Other projects included research inventory tracking and a feeding pump fleet upgrade.
“Children’s Colorado’s growing research program needed assistance tracking equipment coming in/going out for recall and regulatory compliance. We had a short turnaround time for a system-wide feeding pump upgrade due to nationwide supply chain feeding cassette shortage and successfully coordinated with clinical and non-clinical departments for training, deployment and supplies,” Grissom says.
The team’s abundance of experience serves them well when it comes to problem solving. Grissom says that one example was creating a Philips testing station in department to work with the IT EPIC integration team.
The CE team also worked with anesthesia physicians to accommodate all the ancillary equipment mounted to the anesthesia machines.

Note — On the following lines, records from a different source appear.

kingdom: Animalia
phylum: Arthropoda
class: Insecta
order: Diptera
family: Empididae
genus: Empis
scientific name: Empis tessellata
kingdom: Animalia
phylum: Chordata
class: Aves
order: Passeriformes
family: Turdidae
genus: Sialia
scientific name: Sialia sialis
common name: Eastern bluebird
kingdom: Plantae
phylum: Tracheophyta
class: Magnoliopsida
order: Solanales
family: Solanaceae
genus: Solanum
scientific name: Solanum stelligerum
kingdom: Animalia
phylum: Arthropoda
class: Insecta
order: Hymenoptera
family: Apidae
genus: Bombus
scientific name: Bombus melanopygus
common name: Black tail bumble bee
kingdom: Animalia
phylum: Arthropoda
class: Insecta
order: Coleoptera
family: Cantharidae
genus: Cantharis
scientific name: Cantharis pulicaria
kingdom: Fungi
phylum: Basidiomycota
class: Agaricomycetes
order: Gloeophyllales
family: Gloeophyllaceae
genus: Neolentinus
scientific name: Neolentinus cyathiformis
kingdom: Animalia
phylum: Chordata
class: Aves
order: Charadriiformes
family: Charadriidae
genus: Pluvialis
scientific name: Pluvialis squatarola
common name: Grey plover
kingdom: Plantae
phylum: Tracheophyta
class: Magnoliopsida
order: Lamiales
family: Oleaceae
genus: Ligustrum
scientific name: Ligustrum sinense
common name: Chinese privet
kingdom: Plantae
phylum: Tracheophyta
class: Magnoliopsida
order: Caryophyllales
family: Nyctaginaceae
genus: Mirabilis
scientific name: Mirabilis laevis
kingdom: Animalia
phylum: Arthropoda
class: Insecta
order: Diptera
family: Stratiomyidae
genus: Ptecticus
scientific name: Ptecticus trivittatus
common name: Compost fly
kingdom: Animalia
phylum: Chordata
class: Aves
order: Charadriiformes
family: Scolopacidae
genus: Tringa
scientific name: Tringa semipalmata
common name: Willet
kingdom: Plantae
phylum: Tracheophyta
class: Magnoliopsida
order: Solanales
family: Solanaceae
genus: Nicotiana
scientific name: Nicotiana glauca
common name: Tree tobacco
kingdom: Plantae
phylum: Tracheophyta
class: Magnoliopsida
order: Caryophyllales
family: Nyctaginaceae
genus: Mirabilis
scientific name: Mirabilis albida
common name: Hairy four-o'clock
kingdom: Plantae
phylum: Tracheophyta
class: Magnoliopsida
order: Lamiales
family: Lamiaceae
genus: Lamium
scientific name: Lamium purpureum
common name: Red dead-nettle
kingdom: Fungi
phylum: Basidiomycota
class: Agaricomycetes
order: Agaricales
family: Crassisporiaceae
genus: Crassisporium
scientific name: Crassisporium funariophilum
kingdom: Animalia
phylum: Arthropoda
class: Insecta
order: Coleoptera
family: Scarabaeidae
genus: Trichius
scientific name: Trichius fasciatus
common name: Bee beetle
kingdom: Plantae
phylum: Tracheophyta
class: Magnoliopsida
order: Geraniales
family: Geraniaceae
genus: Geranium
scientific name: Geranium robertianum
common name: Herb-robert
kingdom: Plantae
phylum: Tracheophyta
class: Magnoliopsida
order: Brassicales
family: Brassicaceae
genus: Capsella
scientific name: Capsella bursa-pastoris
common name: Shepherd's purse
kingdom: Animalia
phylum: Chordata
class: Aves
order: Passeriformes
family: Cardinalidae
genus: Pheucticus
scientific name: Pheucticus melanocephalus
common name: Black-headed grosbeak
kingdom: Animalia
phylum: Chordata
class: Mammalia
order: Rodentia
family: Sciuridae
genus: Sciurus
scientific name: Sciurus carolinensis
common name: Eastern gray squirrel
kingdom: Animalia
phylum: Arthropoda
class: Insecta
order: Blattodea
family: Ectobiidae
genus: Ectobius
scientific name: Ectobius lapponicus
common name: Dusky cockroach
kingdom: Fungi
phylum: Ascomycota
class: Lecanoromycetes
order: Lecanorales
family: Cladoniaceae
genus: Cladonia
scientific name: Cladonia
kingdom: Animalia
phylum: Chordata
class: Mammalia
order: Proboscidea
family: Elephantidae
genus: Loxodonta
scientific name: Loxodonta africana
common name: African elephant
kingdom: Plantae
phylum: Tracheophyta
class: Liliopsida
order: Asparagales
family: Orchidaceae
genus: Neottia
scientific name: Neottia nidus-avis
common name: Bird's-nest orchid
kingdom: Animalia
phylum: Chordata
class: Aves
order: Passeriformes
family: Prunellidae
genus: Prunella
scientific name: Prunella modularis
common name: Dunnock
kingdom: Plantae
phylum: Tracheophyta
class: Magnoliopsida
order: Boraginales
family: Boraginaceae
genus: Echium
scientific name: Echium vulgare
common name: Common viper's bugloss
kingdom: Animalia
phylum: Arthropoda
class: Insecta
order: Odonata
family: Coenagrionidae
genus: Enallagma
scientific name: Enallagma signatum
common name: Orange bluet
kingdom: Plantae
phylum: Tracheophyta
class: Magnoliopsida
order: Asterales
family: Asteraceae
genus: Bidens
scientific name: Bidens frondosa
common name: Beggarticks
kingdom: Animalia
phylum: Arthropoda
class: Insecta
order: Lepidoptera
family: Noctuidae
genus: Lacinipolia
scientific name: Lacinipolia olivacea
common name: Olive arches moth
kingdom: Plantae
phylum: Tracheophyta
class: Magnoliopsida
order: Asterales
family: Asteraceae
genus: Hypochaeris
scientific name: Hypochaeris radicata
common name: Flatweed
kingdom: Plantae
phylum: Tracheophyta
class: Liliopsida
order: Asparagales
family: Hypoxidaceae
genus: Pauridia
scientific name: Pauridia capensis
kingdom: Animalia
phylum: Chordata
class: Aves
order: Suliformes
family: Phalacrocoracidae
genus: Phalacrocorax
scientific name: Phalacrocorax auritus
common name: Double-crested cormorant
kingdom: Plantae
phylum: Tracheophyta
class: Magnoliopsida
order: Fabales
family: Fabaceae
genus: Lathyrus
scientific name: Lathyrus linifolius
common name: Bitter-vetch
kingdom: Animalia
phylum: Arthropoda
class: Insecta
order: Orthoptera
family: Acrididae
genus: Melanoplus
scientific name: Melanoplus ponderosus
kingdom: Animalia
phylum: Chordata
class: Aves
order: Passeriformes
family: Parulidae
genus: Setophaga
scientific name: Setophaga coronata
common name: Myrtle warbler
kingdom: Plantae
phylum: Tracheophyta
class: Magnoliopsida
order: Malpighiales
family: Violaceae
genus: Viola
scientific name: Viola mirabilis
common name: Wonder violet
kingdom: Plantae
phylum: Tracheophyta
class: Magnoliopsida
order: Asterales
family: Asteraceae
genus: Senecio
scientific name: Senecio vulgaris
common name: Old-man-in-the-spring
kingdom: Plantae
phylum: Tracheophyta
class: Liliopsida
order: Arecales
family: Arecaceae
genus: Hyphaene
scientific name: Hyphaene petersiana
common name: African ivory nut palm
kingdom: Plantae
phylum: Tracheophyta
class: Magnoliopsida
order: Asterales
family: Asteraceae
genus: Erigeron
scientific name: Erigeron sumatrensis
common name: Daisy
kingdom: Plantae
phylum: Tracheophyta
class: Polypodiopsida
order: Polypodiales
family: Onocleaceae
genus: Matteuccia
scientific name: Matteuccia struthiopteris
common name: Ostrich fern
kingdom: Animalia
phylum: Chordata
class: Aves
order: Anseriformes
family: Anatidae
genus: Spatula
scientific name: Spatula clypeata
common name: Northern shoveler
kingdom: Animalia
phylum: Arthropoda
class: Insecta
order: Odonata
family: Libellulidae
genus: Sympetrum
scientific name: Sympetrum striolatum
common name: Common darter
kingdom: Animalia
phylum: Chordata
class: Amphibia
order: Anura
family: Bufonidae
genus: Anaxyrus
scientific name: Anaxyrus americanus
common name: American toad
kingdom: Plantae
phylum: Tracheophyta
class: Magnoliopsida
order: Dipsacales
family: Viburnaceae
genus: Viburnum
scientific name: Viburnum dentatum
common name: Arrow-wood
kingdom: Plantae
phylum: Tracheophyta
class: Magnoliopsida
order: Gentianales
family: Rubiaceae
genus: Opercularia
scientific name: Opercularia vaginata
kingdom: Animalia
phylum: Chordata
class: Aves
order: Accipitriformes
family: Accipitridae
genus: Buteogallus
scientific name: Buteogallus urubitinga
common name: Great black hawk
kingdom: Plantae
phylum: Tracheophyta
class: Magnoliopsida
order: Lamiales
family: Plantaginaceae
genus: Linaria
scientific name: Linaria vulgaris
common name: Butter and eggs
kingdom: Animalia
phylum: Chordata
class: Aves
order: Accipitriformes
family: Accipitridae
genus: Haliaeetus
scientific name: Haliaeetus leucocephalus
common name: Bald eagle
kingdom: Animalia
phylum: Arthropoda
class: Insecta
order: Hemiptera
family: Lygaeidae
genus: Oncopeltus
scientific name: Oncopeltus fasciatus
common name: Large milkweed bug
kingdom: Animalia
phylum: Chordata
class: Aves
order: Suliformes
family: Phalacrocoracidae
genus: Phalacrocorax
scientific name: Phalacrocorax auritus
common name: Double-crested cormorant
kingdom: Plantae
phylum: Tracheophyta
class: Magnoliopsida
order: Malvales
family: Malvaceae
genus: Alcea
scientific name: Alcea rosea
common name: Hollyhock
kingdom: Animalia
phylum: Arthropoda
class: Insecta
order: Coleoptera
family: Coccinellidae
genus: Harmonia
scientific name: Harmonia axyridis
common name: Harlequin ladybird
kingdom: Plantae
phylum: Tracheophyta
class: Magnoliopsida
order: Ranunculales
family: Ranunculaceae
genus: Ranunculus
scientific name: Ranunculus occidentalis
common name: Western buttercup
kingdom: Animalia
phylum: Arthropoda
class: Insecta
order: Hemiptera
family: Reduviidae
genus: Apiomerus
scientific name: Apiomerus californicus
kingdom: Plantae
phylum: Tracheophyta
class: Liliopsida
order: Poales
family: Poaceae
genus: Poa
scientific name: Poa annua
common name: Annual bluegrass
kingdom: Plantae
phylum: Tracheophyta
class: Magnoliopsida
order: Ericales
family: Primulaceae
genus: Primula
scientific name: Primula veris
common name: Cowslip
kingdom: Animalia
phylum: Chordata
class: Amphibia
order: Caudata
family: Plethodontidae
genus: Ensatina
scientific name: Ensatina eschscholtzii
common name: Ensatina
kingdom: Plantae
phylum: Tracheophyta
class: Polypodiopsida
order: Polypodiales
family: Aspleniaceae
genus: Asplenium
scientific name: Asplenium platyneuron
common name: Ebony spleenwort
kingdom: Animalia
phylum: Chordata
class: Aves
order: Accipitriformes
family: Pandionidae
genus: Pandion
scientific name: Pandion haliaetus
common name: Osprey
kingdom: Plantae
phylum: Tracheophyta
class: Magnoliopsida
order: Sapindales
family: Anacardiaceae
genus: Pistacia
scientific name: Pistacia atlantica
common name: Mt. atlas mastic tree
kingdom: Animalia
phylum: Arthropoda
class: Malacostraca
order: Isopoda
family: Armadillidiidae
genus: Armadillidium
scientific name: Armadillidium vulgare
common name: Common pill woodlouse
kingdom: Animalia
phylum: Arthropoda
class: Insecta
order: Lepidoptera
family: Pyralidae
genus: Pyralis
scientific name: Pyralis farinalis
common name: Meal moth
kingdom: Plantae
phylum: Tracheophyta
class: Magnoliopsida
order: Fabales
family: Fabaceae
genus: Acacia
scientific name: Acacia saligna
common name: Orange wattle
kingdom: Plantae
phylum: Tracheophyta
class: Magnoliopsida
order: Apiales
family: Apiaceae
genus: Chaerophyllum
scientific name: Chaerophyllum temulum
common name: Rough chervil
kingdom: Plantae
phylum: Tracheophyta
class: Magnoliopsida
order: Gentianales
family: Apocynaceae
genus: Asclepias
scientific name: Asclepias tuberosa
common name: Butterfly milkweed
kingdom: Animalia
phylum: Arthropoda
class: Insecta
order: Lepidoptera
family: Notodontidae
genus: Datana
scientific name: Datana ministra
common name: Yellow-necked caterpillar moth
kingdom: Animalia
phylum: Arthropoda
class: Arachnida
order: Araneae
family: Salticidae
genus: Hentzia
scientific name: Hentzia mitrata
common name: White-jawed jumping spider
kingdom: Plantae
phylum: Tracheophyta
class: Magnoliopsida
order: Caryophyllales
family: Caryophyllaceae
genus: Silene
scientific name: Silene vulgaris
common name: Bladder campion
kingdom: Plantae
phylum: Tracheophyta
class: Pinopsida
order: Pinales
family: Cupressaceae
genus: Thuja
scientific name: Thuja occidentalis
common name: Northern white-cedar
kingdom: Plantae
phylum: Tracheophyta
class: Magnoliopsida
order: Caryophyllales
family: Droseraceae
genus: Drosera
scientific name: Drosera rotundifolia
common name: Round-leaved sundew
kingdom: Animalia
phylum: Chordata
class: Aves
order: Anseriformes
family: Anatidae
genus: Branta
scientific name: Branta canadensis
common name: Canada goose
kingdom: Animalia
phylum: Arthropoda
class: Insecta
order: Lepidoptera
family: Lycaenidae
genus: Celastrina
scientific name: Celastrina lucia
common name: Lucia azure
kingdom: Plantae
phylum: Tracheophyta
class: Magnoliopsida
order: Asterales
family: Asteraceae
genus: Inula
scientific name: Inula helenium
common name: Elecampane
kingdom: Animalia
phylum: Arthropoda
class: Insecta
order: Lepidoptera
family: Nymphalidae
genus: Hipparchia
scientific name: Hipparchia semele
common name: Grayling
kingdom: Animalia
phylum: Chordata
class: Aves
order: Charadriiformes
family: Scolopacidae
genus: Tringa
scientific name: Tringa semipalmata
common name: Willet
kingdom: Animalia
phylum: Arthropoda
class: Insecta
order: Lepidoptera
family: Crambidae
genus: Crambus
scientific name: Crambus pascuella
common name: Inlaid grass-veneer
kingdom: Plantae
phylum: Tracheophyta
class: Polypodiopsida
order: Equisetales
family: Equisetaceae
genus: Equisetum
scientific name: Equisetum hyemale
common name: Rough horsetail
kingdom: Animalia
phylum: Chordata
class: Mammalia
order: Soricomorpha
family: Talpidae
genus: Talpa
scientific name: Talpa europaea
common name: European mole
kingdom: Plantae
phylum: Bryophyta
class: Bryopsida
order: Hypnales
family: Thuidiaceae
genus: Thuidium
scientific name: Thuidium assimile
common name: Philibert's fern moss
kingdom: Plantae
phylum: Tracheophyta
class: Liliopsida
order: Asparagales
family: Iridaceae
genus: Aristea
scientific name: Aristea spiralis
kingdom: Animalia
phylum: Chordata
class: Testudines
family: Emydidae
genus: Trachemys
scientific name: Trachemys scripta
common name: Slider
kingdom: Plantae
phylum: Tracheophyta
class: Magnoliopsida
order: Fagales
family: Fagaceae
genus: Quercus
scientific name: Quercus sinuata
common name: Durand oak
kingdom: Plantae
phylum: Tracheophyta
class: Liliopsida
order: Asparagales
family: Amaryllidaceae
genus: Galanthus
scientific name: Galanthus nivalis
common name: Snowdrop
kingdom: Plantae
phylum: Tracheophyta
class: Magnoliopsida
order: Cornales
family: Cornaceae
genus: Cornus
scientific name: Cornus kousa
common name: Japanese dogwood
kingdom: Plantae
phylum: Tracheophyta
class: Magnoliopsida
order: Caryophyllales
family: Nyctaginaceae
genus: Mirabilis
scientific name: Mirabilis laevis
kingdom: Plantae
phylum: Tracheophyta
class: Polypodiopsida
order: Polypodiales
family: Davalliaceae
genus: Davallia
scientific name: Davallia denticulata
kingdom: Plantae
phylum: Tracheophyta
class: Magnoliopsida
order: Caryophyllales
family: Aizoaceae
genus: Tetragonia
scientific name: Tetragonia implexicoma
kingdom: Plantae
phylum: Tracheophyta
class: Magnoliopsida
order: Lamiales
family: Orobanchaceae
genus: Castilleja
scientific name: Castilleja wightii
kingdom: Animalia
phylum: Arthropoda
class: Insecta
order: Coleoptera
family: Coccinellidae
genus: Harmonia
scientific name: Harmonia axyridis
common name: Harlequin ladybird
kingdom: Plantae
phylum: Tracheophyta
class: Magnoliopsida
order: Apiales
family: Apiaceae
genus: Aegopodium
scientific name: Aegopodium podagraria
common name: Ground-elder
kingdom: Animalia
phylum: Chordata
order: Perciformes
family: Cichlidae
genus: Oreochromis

Team members worked with clinical educators to be called when new feeding pumps fail on the floor, the team responds promptly to witness/troubleshoot.
On the soft skills side, the group created a department flyer to inform customers what they do, how to get a hold of CE, as well as miscellaneous asset tags used in the CMMS if requesting work that is not directly related to a piece of equipment.
They also brought their experience to an MRI upgrade.
Grissom explained that a “manufacturer-performed upgrade led to a quenched magnet” and CE “assisted in facilitating rental and placement of portable MRI while the unit was repaired and re-certified.”
Away from work, members are involved with the Colorado Association of Biomedical Equipment Technicians (CABMET), AAMI and ECRI.
For pediatric patients and their families in Colorado, there is the assurance that they are being treated by a national standout facility, backed by the clinicians and HTM professionals who are up to the same standard.